Guatemala dan Papua Nugini mulai mengambil peran penting dalam perdagangan internasional minyak sawit. Guatemala diperkirakan akan memproduksi sekitar 1 juta ton, dengan fokus pada orientasi ekspor yang kuat. Sementara itu, Papua Nugini diprediksi menghasilkan antara 800 hingga 850 ribu ton dan mengekspor sebagian besar hasil produksinya.
Keberadaan kedua produsen ini memberikan alternatif bagi negara pengimpor di tengah struktur pasar yang terpusat. Indonesia dan Malaysia masih mendominasi produksi, masing-masing menghasilkan 46 juta ton atau 58 persen dari total produksi global dan sekitar 19 hingga 19,5 juta ton. Thailand menyuplai 3,3 juta ton, sedangkan Kolombia memimpin di Amerika Latin dengan 1,9 juta ton.
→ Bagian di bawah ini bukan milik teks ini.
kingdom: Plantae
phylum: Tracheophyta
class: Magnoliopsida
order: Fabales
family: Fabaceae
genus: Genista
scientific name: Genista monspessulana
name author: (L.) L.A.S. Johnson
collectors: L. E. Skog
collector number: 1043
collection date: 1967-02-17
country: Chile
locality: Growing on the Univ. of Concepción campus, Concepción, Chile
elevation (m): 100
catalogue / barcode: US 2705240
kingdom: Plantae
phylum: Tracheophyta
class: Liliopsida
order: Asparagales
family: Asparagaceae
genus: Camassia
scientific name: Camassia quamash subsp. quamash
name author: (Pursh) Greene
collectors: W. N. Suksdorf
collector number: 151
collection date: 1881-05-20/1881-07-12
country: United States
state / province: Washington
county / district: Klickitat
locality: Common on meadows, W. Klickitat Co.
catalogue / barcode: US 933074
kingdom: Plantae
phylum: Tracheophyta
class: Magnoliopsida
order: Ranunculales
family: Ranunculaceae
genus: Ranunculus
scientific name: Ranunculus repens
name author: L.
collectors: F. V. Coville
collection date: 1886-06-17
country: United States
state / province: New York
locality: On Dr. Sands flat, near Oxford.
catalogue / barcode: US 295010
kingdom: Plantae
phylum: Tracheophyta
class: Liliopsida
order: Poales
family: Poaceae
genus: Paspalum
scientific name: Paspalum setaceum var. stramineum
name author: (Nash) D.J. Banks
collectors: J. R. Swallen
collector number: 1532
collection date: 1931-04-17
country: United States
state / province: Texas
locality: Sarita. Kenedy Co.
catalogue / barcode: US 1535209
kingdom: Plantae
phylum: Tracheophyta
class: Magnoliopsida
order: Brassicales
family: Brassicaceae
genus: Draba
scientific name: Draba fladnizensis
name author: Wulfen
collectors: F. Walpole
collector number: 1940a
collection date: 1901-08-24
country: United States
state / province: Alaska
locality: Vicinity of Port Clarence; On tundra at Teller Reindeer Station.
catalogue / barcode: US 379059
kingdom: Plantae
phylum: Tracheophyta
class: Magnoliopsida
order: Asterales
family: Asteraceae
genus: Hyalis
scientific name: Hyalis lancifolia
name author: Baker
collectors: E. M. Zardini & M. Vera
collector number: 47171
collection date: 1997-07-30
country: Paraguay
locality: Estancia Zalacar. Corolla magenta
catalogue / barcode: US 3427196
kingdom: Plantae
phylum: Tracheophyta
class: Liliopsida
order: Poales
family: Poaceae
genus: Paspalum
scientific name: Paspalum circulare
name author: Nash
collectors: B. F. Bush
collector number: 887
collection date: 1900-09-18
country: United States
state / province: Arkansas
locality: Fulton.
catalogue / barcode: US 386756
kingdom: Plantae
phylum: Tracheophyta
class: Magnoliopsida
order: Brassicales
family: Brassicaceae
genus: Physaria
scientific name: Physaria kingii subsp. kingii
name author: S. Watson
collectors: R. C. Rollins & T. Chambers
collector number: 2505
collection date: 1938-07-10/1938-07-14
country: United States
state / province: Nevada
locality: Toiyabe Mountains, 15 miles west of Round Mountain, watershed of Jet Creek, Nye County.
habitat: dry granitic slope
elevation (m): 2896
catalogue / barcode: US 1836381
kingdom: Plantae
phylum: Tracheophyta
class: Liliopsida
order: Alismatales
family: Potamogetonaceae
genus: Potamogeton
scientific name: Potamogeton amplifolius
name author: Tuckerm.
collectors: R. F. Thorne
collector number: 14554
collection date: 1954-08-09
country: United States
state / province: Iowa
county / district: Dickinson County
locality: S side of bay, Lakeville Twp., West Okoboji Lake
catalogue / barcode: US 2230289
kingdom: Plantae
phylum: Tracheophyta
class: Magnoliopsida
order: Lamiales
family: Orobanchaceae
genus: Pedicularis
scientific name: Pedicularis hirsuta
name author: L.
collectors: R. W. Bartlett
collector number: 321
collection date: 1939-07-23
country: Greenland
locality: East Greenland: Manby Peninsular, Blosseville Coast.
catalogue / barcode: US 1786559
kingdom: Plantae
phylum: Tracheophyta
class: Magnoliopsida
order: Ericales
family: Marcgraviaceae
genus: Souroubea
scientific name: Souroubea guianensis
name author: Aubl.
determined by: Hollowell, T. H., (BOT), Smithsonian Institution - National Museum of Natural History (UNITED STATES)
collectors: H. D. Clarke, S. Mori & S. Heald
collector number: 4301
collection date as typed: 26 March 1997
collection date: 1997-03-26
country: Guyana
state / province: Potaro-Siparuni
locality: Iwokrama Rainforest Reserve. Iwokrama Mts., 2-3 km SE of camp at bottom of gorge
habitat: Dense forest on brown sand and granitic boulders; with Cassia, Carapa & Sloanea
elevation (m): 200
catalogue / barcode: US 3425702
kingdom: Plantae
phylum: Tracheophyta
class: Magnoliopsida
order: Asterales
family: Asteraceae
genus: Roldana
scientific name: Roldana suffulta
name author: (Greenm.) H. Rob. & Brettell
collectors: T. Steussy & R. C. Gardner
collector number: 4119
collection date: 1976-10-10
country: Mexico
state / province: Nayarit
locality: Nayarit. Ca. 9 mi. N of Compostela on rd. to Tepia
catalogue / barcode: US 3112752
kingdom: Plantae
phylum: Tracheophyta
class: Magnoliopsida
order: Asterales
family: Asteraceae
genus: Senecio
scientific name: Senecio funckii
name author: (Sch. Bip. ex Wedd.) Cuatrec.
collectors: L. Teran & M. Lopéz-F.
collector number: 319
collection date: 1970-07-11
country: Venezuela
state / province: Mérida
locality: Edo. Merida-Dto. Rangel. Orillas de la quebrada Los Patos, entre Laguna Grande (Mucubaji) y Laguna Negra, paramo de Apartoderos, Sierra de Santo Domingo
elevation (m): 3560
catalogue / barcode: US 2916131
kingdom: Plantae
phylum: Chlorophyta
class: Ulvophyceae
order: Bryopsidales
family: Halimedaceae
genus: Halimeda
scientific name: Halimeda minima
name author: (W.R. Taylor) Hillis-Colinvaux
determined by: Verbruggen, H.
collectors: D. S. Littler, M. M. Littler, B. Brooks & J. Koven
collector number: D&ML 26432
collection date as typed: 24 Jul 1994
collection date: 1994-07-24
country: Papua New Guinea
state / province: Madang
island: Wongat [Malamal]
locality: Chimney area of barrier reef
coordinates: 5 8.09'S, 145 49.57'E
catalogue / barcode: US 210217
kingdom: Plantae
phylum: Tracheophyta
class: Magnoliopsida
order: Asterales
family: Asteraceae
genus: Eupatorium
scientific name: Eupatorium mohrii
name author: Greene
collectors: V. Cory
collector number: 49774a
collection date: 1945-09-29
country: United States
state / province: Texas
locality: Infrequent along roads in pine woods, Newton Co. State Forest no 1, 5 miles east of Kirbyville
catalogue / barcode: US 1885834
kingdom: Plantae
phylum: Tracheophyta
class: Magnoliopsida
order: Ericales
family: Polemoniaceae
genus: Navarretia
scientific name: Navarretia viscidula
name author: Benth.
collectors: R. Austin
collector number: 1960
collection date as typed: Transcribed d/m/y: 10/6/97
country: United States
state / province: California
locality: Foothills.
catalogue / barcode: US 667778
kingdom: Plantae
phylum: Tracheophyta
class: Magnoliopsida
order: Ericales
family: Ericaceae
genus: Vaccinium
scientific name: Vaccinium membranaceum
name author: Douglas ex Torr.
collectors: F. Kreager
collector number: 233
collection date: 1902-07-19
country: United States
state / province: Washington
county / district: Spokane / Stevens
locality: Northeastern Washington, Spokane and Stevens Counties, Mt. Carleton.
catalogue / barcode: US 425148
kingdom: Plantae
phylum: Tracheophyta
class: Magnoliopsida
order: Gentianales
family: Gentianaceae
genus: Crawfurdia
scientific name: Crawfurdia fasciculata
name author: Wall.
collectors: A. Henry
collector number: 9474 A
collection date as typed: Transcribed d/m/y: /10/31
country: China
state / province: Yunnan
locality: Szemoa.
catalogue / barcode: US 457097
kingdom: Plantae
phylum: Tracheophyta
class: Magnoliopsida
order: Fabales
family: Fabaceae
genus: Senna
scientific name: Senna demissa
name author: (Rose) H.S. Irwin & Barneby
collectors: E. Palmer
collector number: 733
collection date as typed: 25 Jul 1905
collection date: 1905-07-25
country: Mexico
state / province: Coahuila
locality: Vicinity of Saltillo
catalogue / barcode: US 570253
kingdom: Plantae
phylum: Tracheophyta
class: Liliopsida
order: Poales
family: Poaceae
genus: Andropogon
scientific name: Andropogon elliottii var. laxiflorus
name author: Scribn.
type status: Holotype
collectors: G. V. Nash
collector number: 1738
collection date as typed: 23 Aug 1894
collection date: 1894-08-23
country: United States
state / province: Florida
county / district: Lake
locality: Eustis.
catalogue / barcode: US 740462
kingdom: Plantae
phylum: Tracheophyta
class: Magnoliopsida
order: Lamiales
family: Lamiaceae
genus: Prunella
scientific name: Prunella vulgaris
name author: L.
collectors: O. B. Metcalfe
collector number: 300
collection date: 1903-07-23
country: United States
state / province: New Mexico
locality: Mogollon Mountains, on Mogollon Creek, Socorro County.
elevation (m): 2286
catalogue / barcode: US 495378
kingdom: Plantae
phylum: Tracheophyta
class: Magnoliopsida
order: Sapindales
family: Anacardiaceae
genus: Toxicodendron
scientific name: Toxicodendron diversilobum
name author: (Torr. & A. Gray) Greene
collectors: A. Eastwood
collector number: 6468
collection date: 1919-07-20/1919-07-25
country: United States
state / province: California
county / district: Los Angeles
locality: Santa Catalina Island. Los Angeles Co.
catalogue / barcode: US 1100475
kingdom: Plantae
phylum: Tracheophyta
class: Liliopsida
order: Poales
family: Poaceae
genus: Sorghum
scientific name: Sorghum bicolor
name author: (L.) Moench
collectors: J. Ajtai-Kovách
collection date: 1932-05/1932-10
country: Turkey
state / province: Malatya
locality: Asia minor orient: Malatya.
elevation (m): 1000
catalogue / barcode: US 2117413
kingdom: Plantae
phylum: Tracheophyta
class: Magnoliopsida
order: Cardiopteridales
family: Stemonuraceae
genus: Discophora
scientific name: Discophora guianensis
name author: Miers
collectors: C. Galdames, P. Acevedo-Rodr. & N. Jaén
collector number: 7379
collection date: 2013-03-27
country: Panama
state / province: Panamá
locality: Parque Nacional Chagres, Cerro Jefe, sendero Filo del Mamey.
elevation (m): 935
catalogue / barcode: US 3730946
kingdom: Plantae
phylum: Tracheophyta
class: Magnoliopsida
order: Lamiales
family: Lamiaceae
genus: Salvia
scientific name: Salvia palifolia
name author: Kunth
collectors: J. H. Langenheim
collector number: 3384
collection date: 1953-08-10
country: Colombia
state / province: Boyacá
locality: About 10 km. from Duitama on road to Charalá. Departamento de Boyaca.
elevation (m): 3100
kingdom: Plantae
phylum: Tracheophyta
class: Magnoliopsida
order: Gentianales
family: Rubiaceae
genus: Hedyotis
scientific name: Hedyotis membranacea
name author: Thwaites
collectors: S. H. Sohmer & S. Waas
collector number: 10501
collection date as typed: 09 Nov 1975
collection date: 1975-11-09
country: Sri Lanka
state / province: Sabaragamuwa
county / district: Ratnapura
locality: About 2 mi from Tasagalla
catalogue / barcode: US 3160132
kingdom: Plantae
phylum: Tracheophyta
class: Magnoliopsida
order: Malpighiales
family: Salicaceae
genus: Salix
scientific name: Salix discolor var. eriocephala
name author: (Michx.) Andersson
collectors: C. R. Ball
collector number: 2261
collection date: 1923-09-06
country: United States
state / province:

Minyak sawit mentah (Crude Palm Oil/CPO) tetap menjadi komoditas strategis dunia pada tahun 2026, digunakan di berbagai sektor industri. Stabilitas pasokan global masih ditentukan oleh Indonesia dan Malaysia yang menyuplai 85 persen produksi. Tantangan mendatang bagi industri meliputi praktik keberlanjutan dan peningkatan produktivitas lahan, yang akan mempengaruhi arah industri kelapa sawit global.